A Catholic acquaintance of mine mentioned on Facebook how none of the mainstream media were covering the murder trial of Dr. Kermit Gosnell. At first, I thought it was just another doctor on trial for abortion. Then I found the Grand Jury report. (Apparently, a lot of people are trying to access the PDF document, now. Fortunately, I got a copy of the report before the server crashed: Copy of Grand Jury Report on Kermit Gosnell Case.) About an hour before I started writing this post, The Atlantic was the first mainstream outlet to write an article. It’s tagline? “The dead babies. The exploited women. The racism. The numerous governmental failures. It just is insanely newsworthy.”
I’ve been thinking about it all afternoon, and like The Atlantic author, Conor Friedersdorf, I felt nauseated. Yet, I felt compelled to continue reading the 281-page report. It was written like a horror story, except it was non-fiction. I kept asking God, “Why did you permit this?” And as I was praying, I started thinking about Christ’s Agony in the Garden. The night before he was crucified, Jesus prayed to God to let the cup of suffering past from his lips. Tradition teaches us that Jesus, at that moment, was taking on the full weight of all of humanity’s sins onto his shoulders. He saw all the atrocities men and women would commit throughout all of time, including the ones by Dr. Kermit Gosnell. Christ was so distressed that he started to sweat blood. The nausea I felt, the injustice, the sheer horror and incredulity that I felt about what Gosnell and his employees did was just a drop in a bucket compared to what Christ saw. In my own small way, I felt united to Christ at that moment.
All afternoon, I couldn’t help but think of the babies in that report as my own children. When I came home from work this evening, I went straight to my children, picked them up and hugged them. I thanked God for them. I thanked God on behalf of my children, that they were born to Anne Marie and I instead of to parents who have been brainwashed by society to view children as a burden.

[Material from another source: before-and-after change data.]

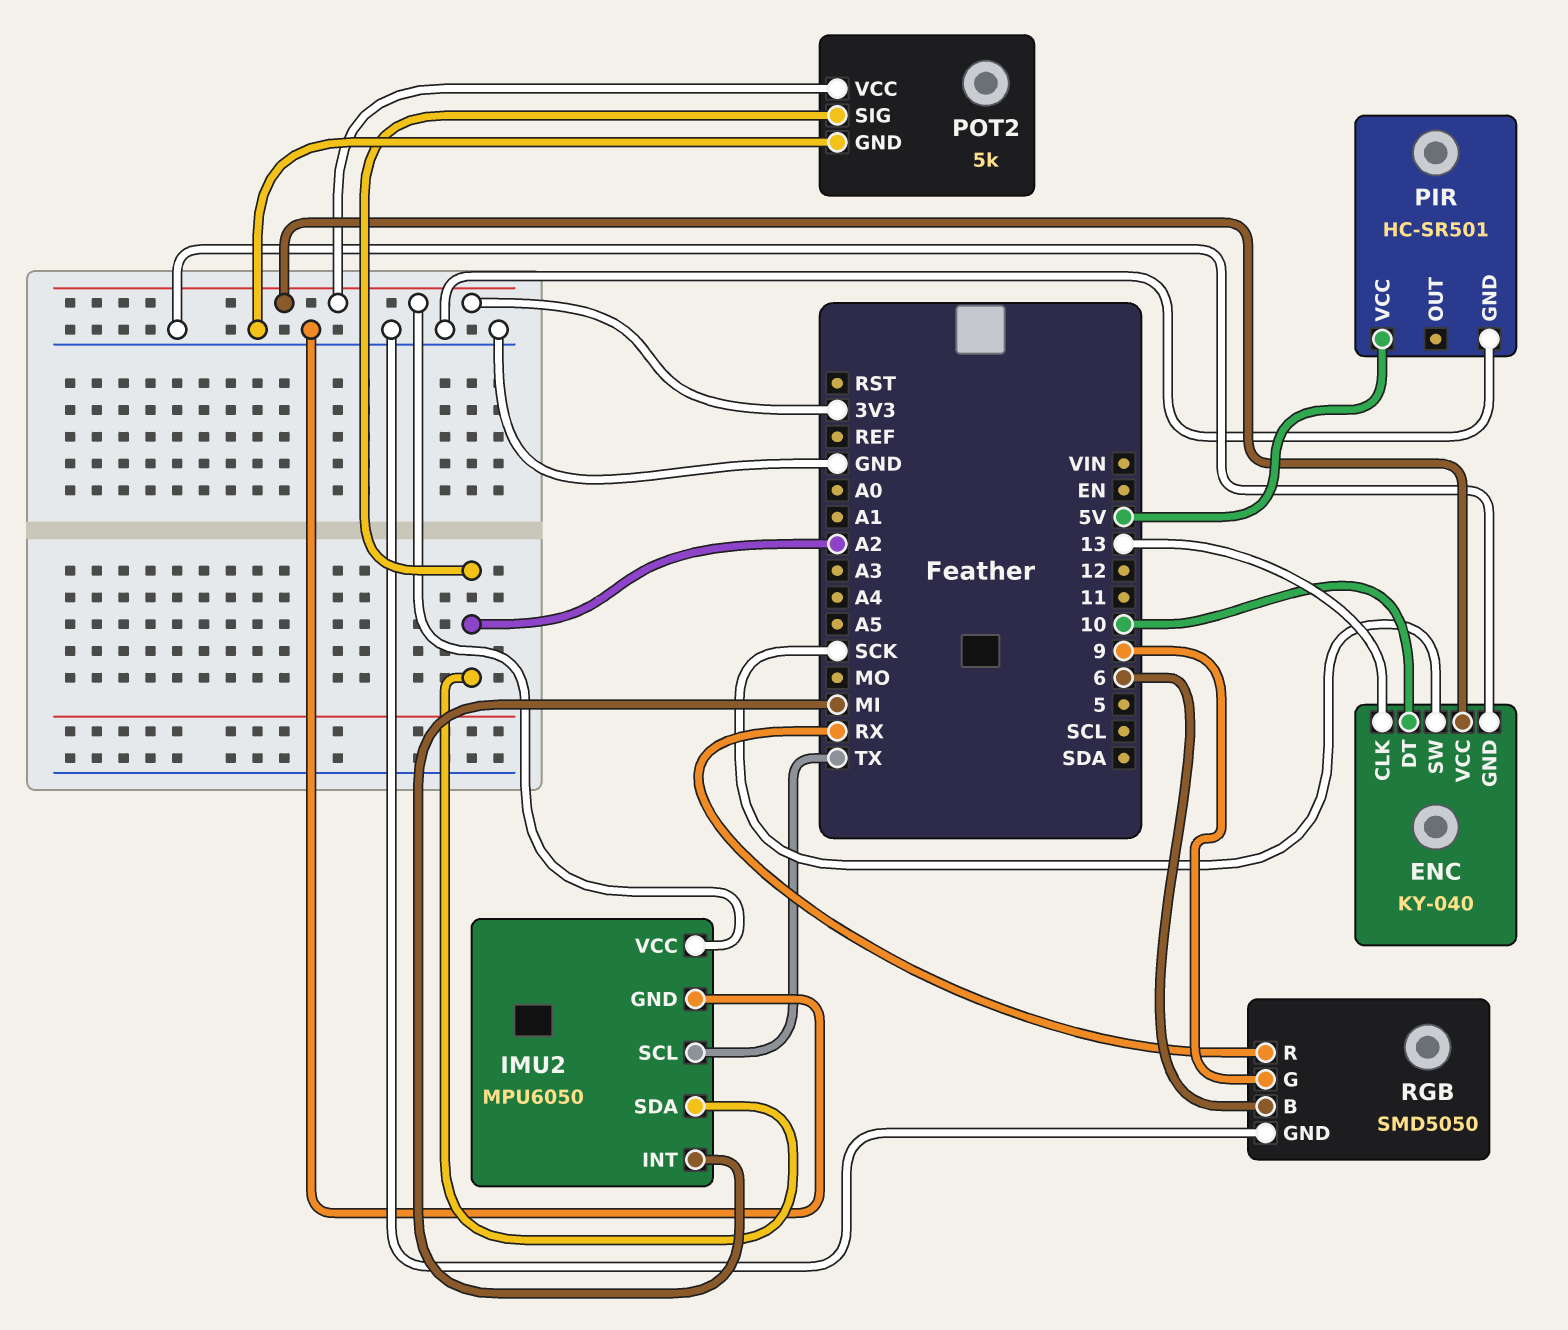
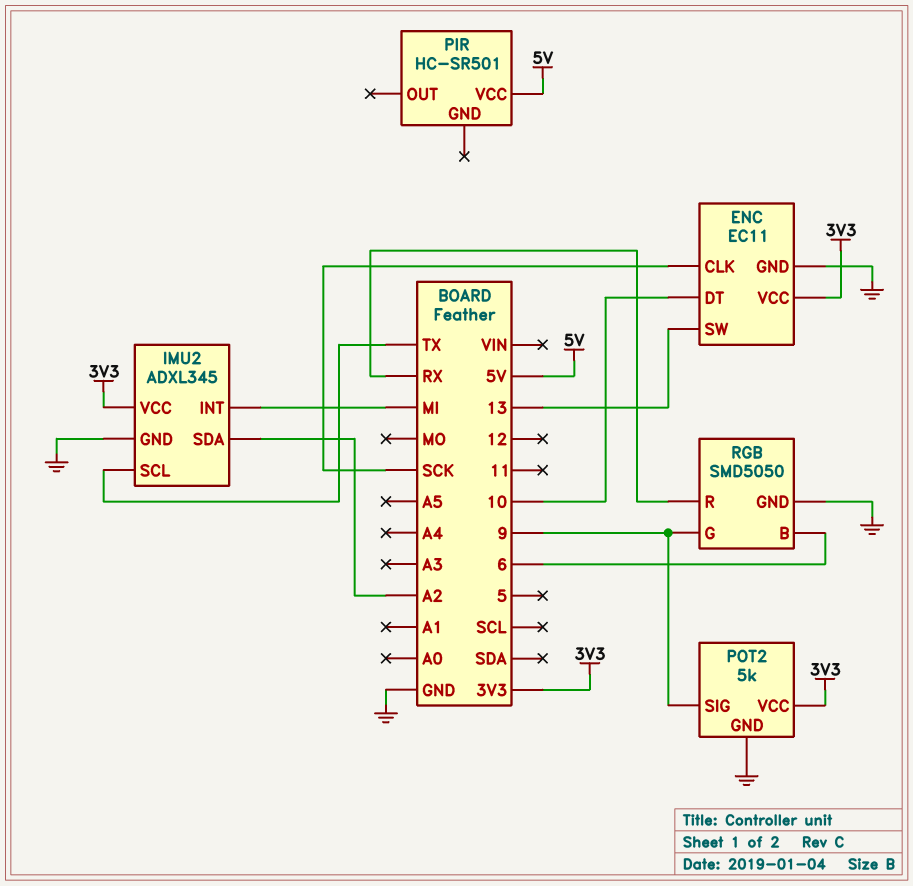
ENC: KY-040 -> EC11
ENC pin CLK: 13 -> SCK
ENC pin SW: SCK -> 13
IMU2: MPU6050 -> ADXL345
PIR pin GND: GND -> none
POT2 pin SIG: A2 -> 9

As I rocked my baby to sleep this evening, I started to pray the rosary. Being Friday, it was the Sorrowful Mysteries. The first mystery was the Agony in the Garden. My natural reaction to this case is disgust for Gosnell, his employees, and the whole pro-choice movement. Praise Him, by the grace of the Holy Spirit, I ended up praying for the murderers, instead. As I went through my “Hail Marys…” I realized that the women and babies who died are now in a better place, but the souls of these murderers are still up for grabs. The real enemy aren’t the people on trial, or the government officials who turned a blind eye, or people who advocate for abortion rights. The real enemy is Satan. The devil wants the souls of these murderers, the officials, and the people whose passion comes from love. These souls are in greater danger than the victims. So, I prayed for them. I admitted to God that I felt they didn’t deserve it, but I also didn’t want the devil to win.
The evil that took place at the Women’s Medical Society will continue to haunt me, but now I can unite the drop of agony I feel to Christ’s agony when he prayed for all of us.